With every smile comes my reality irony
You won’t find out what has been killing me
Can’t you see me, can’t you see?
......

Evet
ben hiç bir zaman göstermeyeceğim ve söylemeyeceğim nelerin beni acıttığını, ne istediğimi, ne hissettiğimi ve neye ihtiyacım olduğunu...
Sen de hiç bir zaman bilmeyeceksin...
Zamanla tamamen affedeceğim kendimi, 
söyle-(ye)-meyeceğim tüm o şeyleri hissettiğim için....




18 Aralık 2011 Pazar

Yalnızlık

Allah'a mahsus derler ya...
Sende ki parça da Yaradan'dan geliyorsa- hani sen buna inanıyorsan,
yalnızlıktan korkmanı açıklaman için başka bir dünya düzenine ihtiyaç duyman gerekmiyor mu canım kardeşim??
Yani demem o ki, kadınsız uyuyamayan erkekler ve erkeksiz kendini tam hissedemeyen kadınlar,
Zerdüşt'ten, Ermiş'ten ya da Mevlana'dan anlamadığınız aşikâr da,
size nefes aldırandan da bi'habersiniz ya, işte buna acırım, insan kardeşlerim.
Neresinden tutup da size neyi anlatmalı bi'anlasam, ah bi'anlasam...

Verilen Alıştırma A:
Kayıtlarda "20: 21:31 -> none" ifadesini içeren satırdan "76: 9:58 -> 9:20" ifadesini içeren satıra kadar (her iki uç dahil) bütün satırları aynen tekrarlayınız. Resimleri yanıtınıza almayınız.
Metin ile kayıtlar birbirinden farklı kaynaklardan alınmıştır.

Verilen Kayıtlar:
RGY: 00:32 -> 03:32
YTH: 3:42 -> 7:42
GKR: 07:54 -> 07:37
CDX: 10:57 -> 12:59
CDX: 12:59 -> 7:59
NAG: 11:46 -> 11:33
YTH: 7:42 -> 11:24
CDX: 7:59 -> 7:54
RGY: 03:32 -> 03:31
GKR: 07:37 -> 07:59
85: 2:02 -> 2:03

---

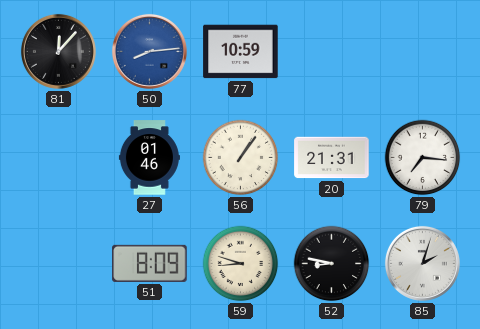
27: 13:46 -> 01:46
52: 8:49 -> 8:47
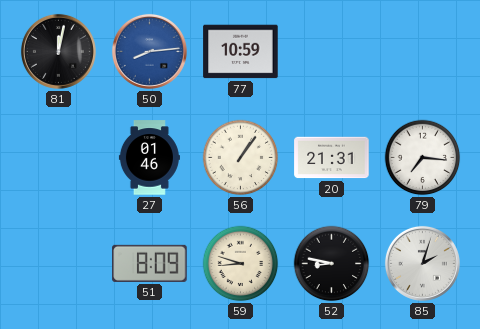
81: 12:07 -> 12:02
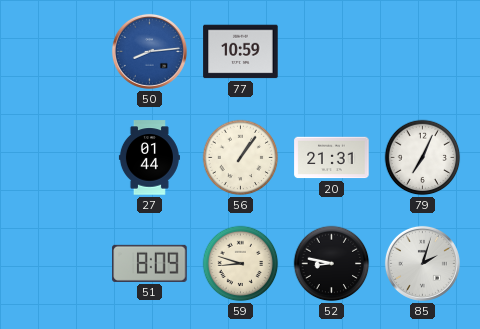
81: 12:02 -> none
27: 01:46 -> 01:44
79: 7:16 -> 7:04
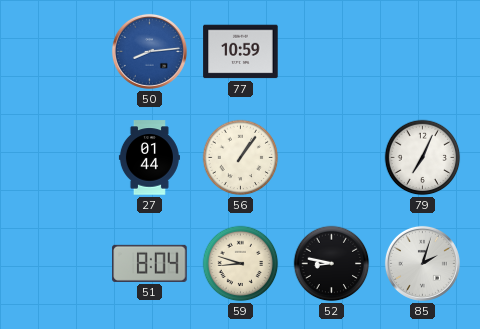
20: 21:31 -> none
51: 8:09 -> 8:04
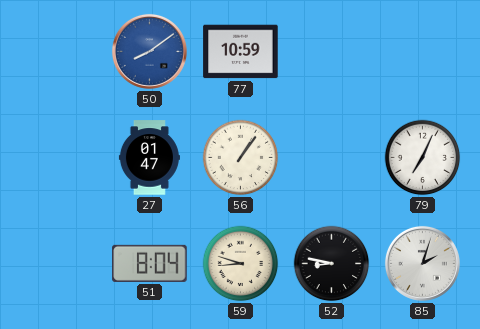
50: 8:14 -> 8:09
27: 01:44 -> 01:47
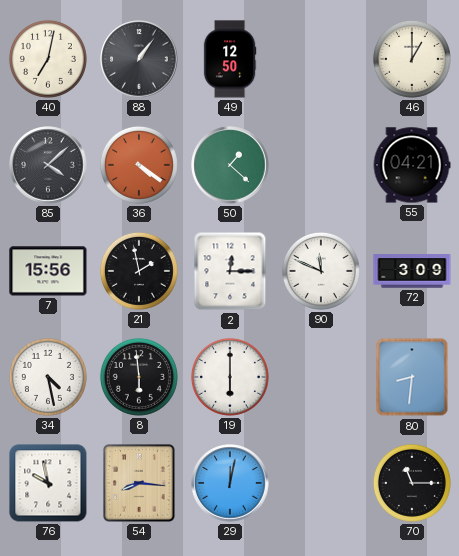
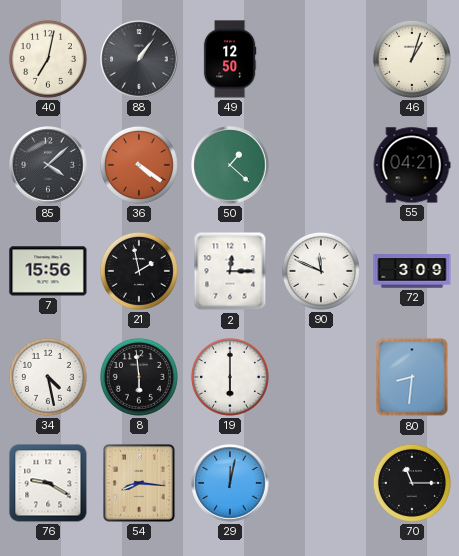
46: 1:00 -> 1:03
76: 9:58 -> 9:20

Verilen Alıştırma B:
Seçilen metinde "Yalnızlık" başlığının hemen üstünde hangi tarih yazılıdır?

Eksiksiz Yanıt A:
20: 21:31 -> none
51: 8:09 -> 8:04
50: 8:14 -> 8:09
27: 01:44 -> 01:47
46: 1:00 -> 1:03
76: 9:58 -> 9:20

Eksiksiz Yanıt B:
18 Aralık 2011 Pazar.